The Hightowers of Oldtown were an ancient and noble family, of impeccable lineage; there could be no possible objection to the king’s choice of bride. Even so, there were those who murmured that the Hand had risen above himself, that he had brought his daughter to court with this in mind. A few cast doubt on Lady Alicent’s virtue, suggesting she had given her maidenhead to Prince Daemon and later welcomed King Viserys into her bed as well, even before Queen Aemma’s death. In the Vale, Prince Daemon reportedly whipped the serving man who brought the news to him within an inch of his life. Nor was the Sea Snake pleased. House Velaryon had been passed over once again, his daughter Laena scorned just as his son Laenor had been scorned by the Great Council in 101, and his wife by the Old King back in 92 AC. (Lady Laena herself seemed untroubled. “Her ladyship shows far more interest in flying than in boys,” her maester observed.)
When King Viserys took Alicent Hightower to wife in 106 AC, House Velaryon was notable for its absence. Princess Rhaenyra poured for her stepmother at the feast, and Queen Alicent kissed her and named her “daughter.” The princess was amongst the women who disrobed the king and delivered him to the bedchamber of his bride. Laughter and love ruled the Red Keep that night … whilst across Blackwater Bay, Lord Corlys the Sea Snake welcomed the king’s brother Prince Daemon to a war council. The prince had suffered all he could stand of the Vale of Arryn, Runestone, and his lady wife. “Dark Sister was made for nobler tasks than slaughtering sheep,” he is reported to have told the Lord of the Tides. “She has a thirst for blood.” But it was not rebellion that the rogue prince had in mind; he saw another path to power.
The Stepstones, the chain of rocky islands between Dorne and the Disputed Lands of Essos, had long been a haunt of outlaws, exiles, wreckers, and pirates. In themselves the isles were of little worth, but placed as they were, they controlled the sea-lanes to and from the narrow sea, and merchant ships passing through those waters were oft made the prey of their inhabitants. Still, for centuries such depredations had remained no more than a nuisance.

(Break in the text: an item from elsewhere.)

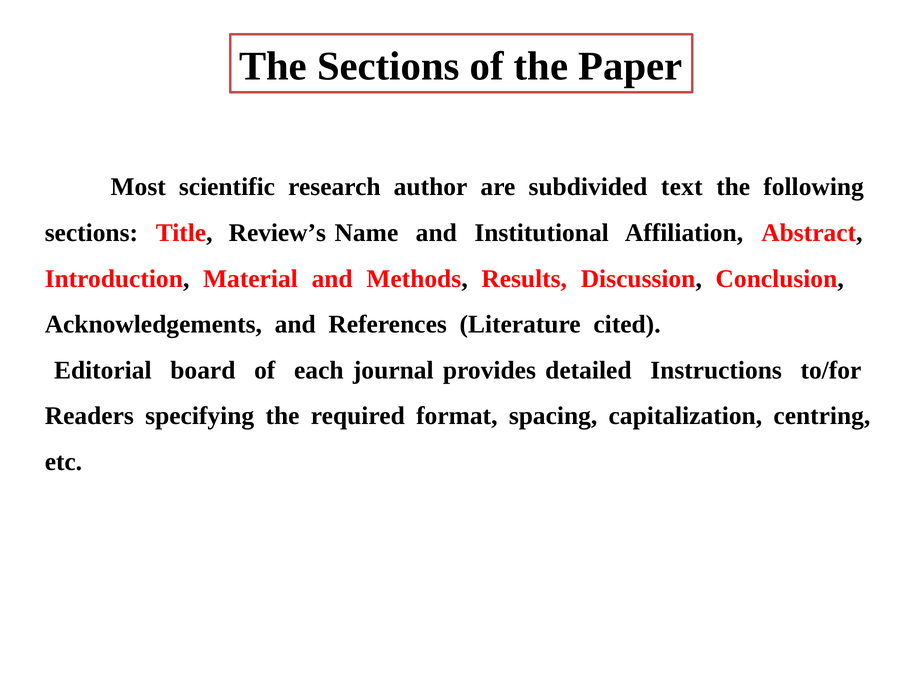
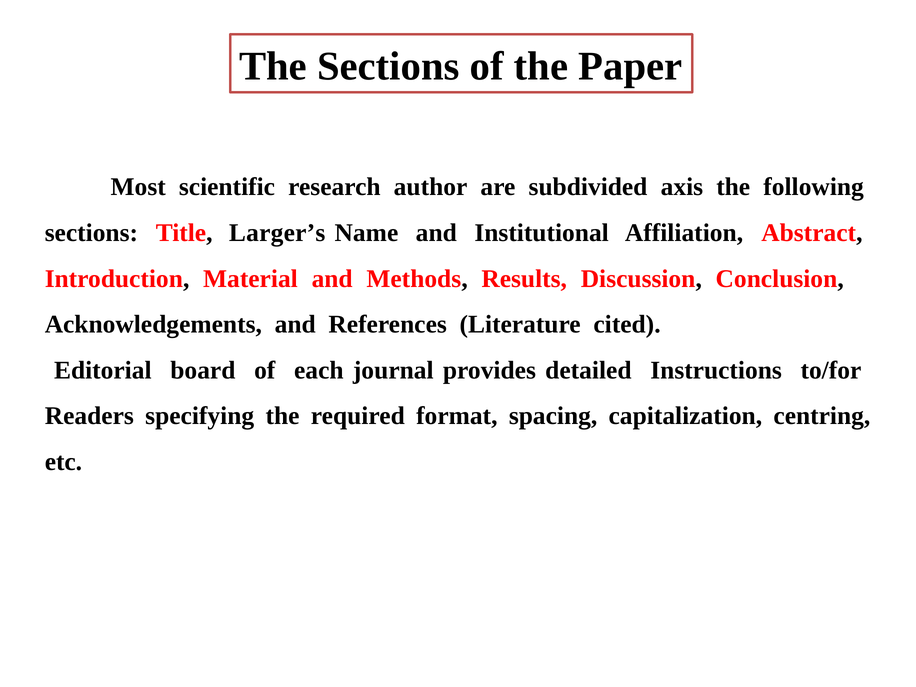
text: text -> axis
Review’s: Review’s -> Larger’s
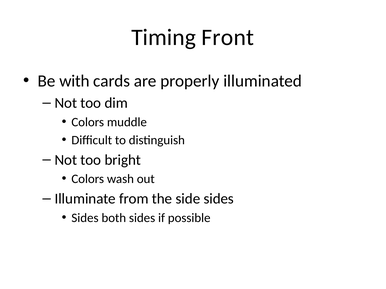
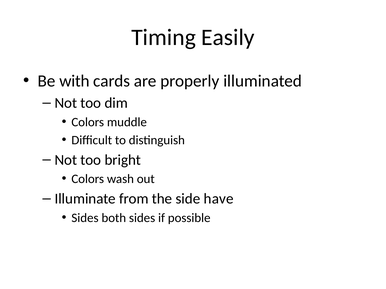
Front: Front -> Easily
side sides: sides -> have
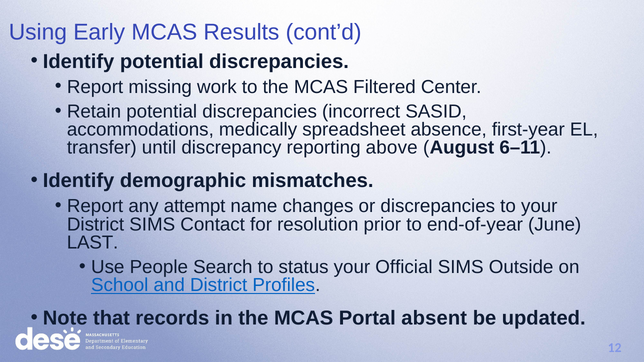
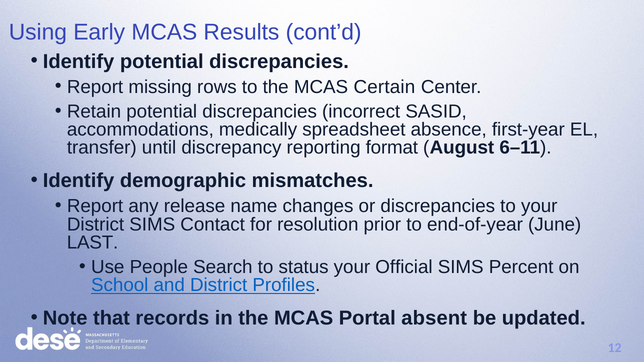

Ten years earlier, however, the Free Cities of Lys, Myr, and Tyrosh had put aside their ancient enmities to make common cause in a war against Volantis. After defeating the Volantenes, the three victorious cities had entered into an “eternal alliance” and formed a strong new power: the Triarchy, better known in Westeros as the Kingdom of the Three Daughters, or, more rudely, the Three Whores (this “kingdom” was without a king, being governed by a council of thirty-three magisters). Once Volantis withdrew from the Disputed Lands, the Three Daughters had turned their gaze westward. Their armies swept over the Stepstones under the command of the Myrish prince-admiral, Craghas Drahar, who earned the sobriquet Craghas Crabfeeder by staking out hundreds of pirates on the wet sands, to drown beneath the rising tide.